**Required work:**
Although the entries contain pictures, the copy should hold only their exact text.

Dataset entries
>>
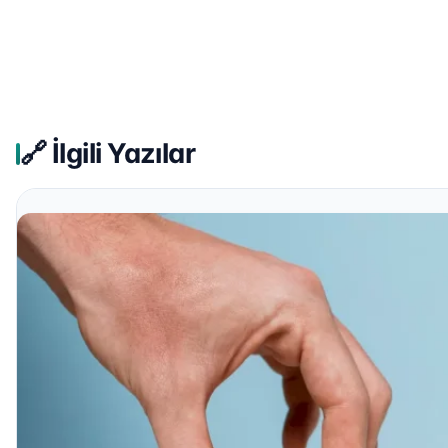
🔗 İlgili Yazılar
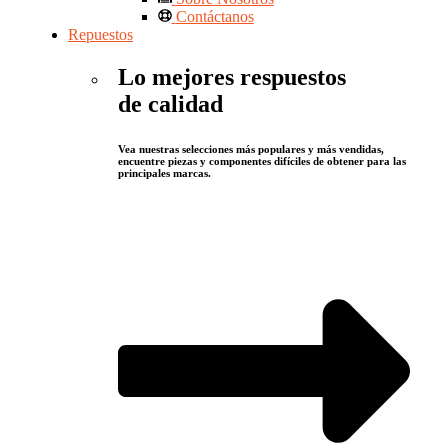
Contáctanos
Repuestos
Lo mejores respuestos
de calidad
Vea nuestras selecciones más populares y más vendidas,
encuentre piezas y componentes difíciles de obtener para las
principales marcas.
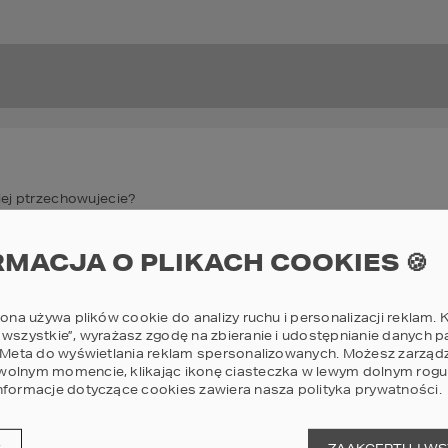
iej ptrzechowujecie?
RMACJA O PLIKACH COOKIES 🍪
rona używa plików cookie do analizy ruchu i personalizacji reklam. K
 wszystkie”, wyrażasz zgodę na zbieranie i udostępnianie danych 
my małą zamrażarkę - idealna na mrożenie warzyw i zapas lodów na lat
wielkie gary :)
i Meta do wyświetlania reklam spersonalizowanych. Możesz zarząd
olnym momencie, klikając ikonę ciasteczka w lewym dolnym rogu 
nformacje dotyczące cookies zawiera nasza
polityka prywatności
.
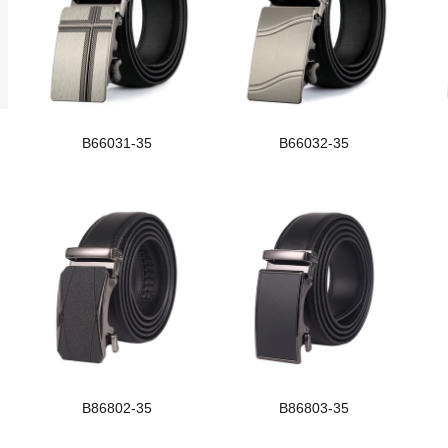
B66031-35
B66032-35
B86802-35
B86803-35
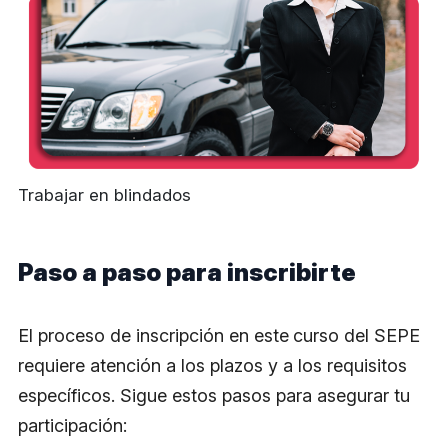
Trabajar en blindados
Paso a paso para inscribirte
El proceso de inscripción en este
curso del SEPE
requiere atención a los plazos y a los requisitos
específicos. Sigue estos pasos para asegurar tu
participación:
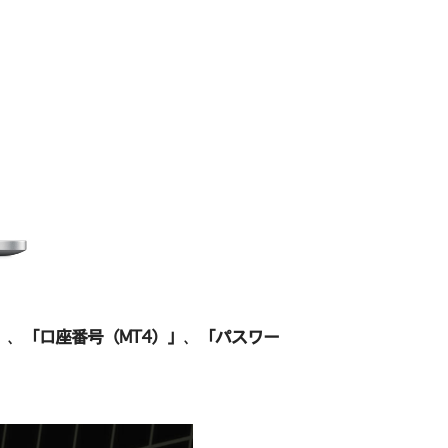
」
、
「口座番号（MT4）」
、
「パスワー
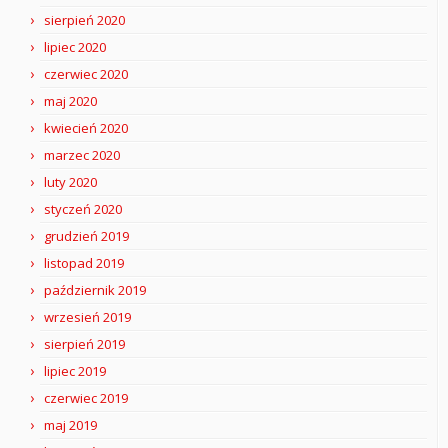
sierpień 2020
lipiec 2020
czerwiec 2020
maj 2020
kwiecień 2020
marzec 2020
luty 2020
styczeń 2020
grudzień 2019
listopad 2019
październik 2019
wrzesień 2019
sierpień 2019
lipiec 2019
czerwiec 2019
maj 2019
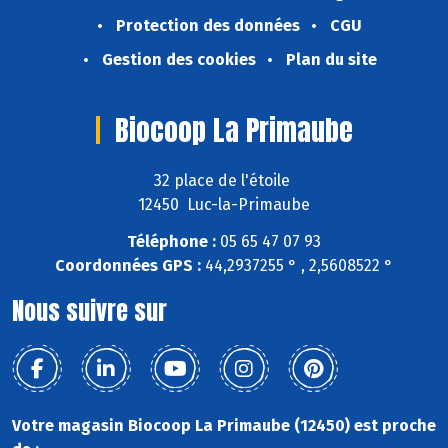
Protection des données
CGU
Gestion des cookies
Plan du site
Biocoop La Primaube
32 place de l'étoile
12450 Luc-la-Primaube
Téléphone :
05 65 47 07 93
Coordonnées GPS :
44,2937255 ° , 2,5608522 °
Nous suivre sur
Votre magasin Biocoop La Primaube (12450) est proche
<<
**Response:**
🔗 İlgili Yazılar
Contáctanos
Repuestos
Lo mejores respuestos
de calidad
Vea nuestras selecciones más populares y más vendidas,
encuentre piezas y componentes difíciles de obtener para las
principales marcas.
iej ptrzechowujecie?
RMACJA O PLIKACH COOKIES 🍪
rona używa plików cookie do analizy ruchu i personalizacji reklam. K
 wszystkie”, wyrażasz zgodę na zbieranie i udostępnianie danych 
my małą zamrażarkę - idealna na mrożenie warzyw i zapas lodów na lat
wielkie gary :)
i Meta do wyświetlania reklam spersonalizowanych. Możesz zarząd
olnym momencie, klikając ikonę ciasteczka w lewym dolnym rogu 
nformacje dotyczące cookies zawiera nasza
polityka prywatności
.
B66031-35
B66032-35
B86802-35
B86803-35
Trabajar en blindados
Paso a paso para inscribirte
El proceso de inscripción en este
curso del SEPE
requiere atención a los plazos y a los requisitos
específicos. Sigue estos pasos para asegurar tu
participación:
」
、
「口座番号（MT4）」
、
「パスワー
sierpień 2020
lipiec 2020
czerwiec 2020
maj 2020
kwiecień 2020
marzec 2020
luty 2020
styczeń 2020
grudzień 2019
listopad 2019
październik 2019
wrzesień 2019
sierpień 2019
lipiec 2019
czerwiec 2019
maj 2019
Protection des données
CGU
Gestion des cookies
Plan du site
Biocoop La Primaube
32 place de l'étoile
12450 Luc-la-Primaube
Téléphone :
05 65 47 07 93
Coordonnées GPS :
44,2937255 ° , 2,5608522 °
Nous suivre sur
Votre magasin Biocoop La Primaube (12450) est proche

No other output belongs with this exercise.